PMG FILE PHOTO - The West Linn-Wilsonville School District is developing plans for next school year amid the COVID-19 pandemic.

Based on guidance from the Oregon Department of Education, the West Linn-Wilsonville School District is moving forward with a two-pronged approach to educate students in the upcoming school year.

During the 2020-21 year, students in grade five and up will have the option of taking classes solely online or spending half of each week at in-person classes and the other half working remotely. Kindergarteners through fourth graders, though, will attend classes full time or commit to online learning.

Andrew Kilstrom, the district's director of communications, said online learning will include a variety of educational components such as recordings of lessons and supplemental material, and that students would meet virtually with teachers on a regular basis.

Also, the district is shortening each school day by 50 minutes.

"The use of time after students leave will mostly be spent by teachers and staff to clean classrooms at the end of the day; that will follow with the usual time for meetings (virtual or on-site), teaming, and preparation time for the next day's cohort of students, and connecting with students and families," a district message to families reads.

To try to keep students safe, students will be siloed into cohorts of about 12 to 18 students (depending on the size of the classroom) throughout in-person instruction.
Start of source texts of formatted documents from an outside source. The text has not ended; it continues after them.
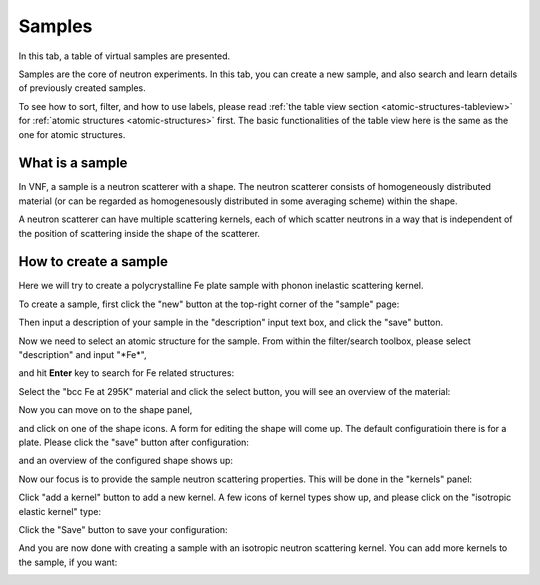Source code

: .. _samples-tab:

Samples
=======

In this tab, a table of virtual samples are presented.

Samples are the core of neutron experiments. In this tab,
you can create a new sample, and also search and learn details
of previously created samples.

.. image:: shots/samples/table-top.png
   :width: 720px


To see how to sort, filter, and how to use labels, please read
:ref:`the table view section <atomic-structures-tableview>` for 
:ref:`atomic structures <atomic-structures>` first. The basic 
functionalities of the table view here is the same as the one
for atomic structures.


What is a sample
----------------
In VNF, a sample is a neutron scatterer with a shape. 
The neutron scatterer consists of homogeneously distributed
material (or can be regarded as homogenesously distributed in 
some averaging scheme)
within the shape.

A neutron scatterer can have multiple scattering kernels, 
each of which scatter neutrons in a way that is independent
of the position of scattering inside the shape of the scatterer.


How to create a sample
----------------------
Here we will try to create a polycrystalline Fe plate sample with
phonon inelastic scattering kernel.

To create a sample, first click the "new" button at the
top-right corner of the "sample" page:

.. image:: shots/samples/new-button.png
   :width: 580px


Then input a description of your sample in the "description"
input text box, and click the "save" button.

.. image:: shots/samples/editdescription.png
   :width: 280px


Now we need to select an atomic structure for the sample.
From within the filter/search toolbox, please select "description" 
and input "\*Fe\*", 

.. image:: shots/samples/search-for-fe.png
   :width: 500px

and hit **Enter** key 
to search for Fe related structures:

.. image:: shots/samples/select-material.png
   :width: 500px

Select the "bcc Fe at 295K" material and click the select button,
you will see an overview of the material:

.. image:: shots/samples/material-view.png
   :width: 500px

Now you can move on to the shape panel,

.. image:: shots/samples/shape-panel.png
   :width: 300px

and click on one of the shape icons. A form for editing the
shape will come up. The default configuratioin there is 
for a plate. Please click the "save" button after configuration:

.. image:: shots/samples/edit-block.png
   :width: 200px

and an overview of the configured shape shows up:

.. image:: shots/samples/block-overview.png
   :width: 200px

Now our focus is to provide the sample neutron scattering 
properties. This will be done in the "kernels" panel:

.. image:: shots/samples/kernels-panel.png
   :width: 600px

Click "add a kernel" button to add a new kernel.
A few icons of kernel types show up, and please
click on the "isotropic elastic kernel" type:

.. image:: shots/samples/select-a-kernel-type.png
   :width: 300px

Click the "Save" button to save your configuration:

.. image:: shots/samples/configure-isotropic-kernel.png
   :width: 400px


And you are now done with creating a sample with an isotropic
neutron scattering kernel. You can add more kernels to the sample,
if you want:

.. image:: shots/samples/add-more-kernel.png
   :width: 450px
This will allow the district to determine who had contact with a student who tests positive for COVID-19. However, Kilstrom said testing for the novel coronavirus will not be part of the equation.

"We are required to track who students have come in contact with throughout their day and we'll do that through student cohorts," he said.

He also said students who ride the bus to school will be required to maintain their distance from classmates and that fewer people attending classes each day will mean less crowded buses. Bus drivers and other district personnel also will conduct health assessments, Kilstrom said, and staff will be tasked with monitoring student health.

"It will be a districtwide effort. All staff members will be monitoring symptoms and relaying any pertinent information and whatever is needed to our nursing staff to make sure we're staying on top of all health concerns," Kilstrom said.

As for social distancing, Kilstrom said the district hadn't yet determined how it would be enforced and imagined that younger students might sometimes forget to abide by the rules.

"It's hard to know what that will look like," he said. "A priority for staff is enforcing social distancing as best as possible."

Kilstom also said nonacademic services like counseling will be provided for students who take classes online.

"A student will receive all supports they would experience otherwise in a brick-and-mortar setting," he said.

However, he wasn't sure yet whether certain extracurricular activities outside of the Oregon School Activities Association's purview, like clubs, will be allowed.

Other differences from previous years include not allowing visitation and volunteering, serving school meals in packages and lunches taking place solely within individual cohorts. Plans for recess and classes like physical education and music have yet to be determined, Kilstrom said.